Of the records that follow, copy only the lines from the line containing "Добавить в избранное" to the line containing "震撼官宣！克羅馬自行Thank You雲豹 下一站提前曝光...", both included, exactly as written.

━━━━━━

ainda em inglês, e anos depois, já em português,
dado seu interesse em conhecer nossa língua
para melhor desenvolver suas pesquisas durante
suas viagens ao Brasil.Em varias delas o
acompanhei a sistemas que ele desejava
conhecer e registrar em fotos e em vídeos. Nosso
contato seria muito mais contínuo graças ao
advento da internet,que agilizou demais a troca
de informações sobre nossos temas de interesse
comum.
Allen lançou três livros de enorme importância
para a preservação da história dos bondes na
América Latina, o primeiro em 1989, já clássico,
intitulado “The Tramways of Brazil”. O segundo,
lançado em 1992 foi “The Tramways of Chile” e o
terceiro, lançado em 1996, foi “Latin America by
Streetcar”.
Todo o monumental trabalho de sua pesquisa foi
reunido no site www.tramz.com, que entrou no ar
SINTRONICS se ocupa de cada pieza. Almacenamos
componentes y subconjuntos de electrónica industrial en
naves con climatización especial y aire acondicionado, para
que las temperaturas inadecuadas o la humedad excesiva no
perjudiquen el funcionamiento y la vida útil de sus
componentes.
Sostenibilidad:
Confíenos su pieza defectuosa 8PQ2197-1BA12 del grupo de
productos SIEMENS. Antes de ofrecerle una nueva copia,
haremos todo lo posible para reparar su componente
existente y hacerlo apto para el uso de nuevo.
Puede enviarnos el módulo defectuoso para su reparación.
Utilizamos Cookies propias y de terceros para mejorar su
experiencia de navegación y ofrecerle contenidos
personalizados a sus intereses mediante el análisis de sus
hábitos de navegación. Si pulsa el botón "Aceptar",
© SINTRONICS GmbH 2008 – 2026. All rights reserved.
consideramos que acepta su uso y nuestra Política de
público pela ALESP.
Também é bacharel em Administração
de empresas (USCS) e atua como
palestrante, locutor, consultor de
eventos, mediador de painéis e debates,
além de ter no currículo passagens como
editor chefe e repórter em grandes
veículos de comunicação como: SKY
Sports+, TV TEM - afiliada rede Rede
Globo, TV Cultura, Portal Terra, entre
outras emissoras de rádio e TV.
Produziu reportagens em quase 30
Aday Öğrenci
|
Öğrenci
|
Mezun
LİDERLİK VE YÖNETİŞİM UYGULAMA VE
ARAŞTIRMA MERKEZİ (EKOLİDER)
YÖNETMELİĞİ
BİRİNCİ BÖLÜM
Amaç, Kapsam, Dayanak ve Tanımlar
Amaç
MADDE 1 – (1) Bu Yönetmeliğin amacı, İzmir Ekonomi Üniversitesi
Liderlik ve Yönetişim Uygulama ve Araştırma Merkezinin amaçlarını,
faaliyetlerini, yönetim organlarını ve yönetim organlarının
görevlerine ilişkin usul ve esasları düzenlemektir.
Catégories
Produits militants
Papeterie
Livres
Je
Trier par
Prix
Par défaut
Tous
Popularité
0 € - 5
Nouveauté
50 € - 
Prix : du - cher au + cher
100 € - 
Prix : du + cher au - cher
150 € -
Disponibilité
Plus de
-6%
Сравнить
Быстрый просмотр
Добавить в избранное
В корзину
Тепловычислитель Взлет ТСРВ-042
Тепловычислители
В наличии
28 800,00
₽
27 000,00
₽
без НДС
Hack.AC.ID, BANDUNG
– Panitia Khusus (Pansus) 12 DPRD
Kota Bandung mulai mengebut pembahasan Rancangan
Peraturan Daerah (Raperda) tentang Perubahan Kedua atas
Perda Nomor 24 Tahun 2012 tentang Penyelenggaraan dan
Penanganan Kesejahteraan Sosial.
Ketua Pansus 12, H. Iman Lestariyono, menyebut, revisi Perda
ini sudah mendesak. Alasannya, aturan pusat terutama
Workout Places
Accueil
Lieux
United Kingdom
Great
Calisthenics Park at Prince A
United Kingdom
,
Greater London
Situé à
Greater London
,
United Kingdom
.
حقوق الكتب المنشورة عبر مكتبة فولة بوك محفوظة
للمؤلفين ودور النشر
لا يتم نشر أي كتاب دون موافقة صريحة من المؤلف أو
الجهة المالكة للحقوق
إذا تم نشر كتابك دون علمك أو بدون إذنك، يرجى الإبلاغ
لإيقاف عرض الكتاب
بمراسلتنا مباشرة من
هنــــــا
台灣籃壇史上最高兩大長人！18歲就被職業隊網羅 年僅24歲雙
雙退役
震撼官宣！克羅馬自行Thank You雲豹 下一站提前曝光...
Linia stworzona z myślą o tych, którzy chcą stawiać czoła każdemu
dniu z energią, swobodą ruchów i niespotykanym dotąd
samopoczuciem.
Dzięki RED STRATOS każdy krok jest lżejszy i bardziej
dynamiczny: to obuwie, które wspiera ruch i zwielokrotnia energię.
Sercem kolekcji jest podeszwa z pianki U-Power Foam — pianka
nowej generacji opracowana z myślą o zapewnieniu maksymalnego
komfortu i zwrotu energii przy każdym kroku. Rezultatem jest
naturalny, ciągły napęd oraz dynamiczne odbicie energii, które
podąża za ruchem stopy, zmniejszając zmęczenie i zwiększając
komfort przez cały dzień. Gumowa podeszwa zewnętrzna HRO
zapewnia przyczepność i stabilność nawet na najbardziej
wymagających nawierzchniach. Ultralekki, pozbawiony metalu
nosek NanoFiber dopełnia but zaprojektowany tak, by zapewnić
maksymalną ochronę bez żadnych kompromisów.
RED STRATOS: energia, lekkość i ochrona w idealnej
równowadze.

━━━━━━

**WRITTEN RESPONSE**
Добавить в избранное
В корзину
Тепловычислитель Взлет ТСРВ-042
Тепловычислители
В наличии
28 800,00
₽
27 000,00
₽
без НДС
Hack.AC.ID, BANDUNG
– Panitia Khusus (Pansus) 12 DPRD
Kota Bandung mulai mengebut pembahasan Rancangan
Peraturan Daerah (Raperda) tentang Perubahan Kedua atas
Perda Nomor 24 Tahun 2012 tentang Penyelenggaraan dan
Penanganan Kesejahteraan Sosial.
Ketua Pansus 12, H. Iman Lestariyono, menyebut, revisi Perda
ini sudah mendesak. Alasannya, aturan pusat terutama
Workout Places
Accueil
Lieux
United Kingdom
Great
Calisthenics Park at Prince A
United Kingdom
,
Greater London
Situé à
Greater London
,
United Kingdom
.
حقوق الكتب المنشورة عبر مكتبة فولة بوك محفوظة
للمؤلفين ودور النشر
لا يتم نشر أي كتاب دون موافقة صريحة من المؤلف أو
الجهة المالكة للحقوق
إذا تم نشر كتابك دون علمك أو بدون إذنك، يرجى الإبلاغ
لإيقاف عرض الكتاب
بمراسلتنا مباشرة من
هنــــــا
台灣籃壇史上最高兩大長人！18歲就被職業隊網羅 年僅24歲雙
雙退役
震撼官宣！克羅馬自行Thank You雲豹 下一站提前曝光...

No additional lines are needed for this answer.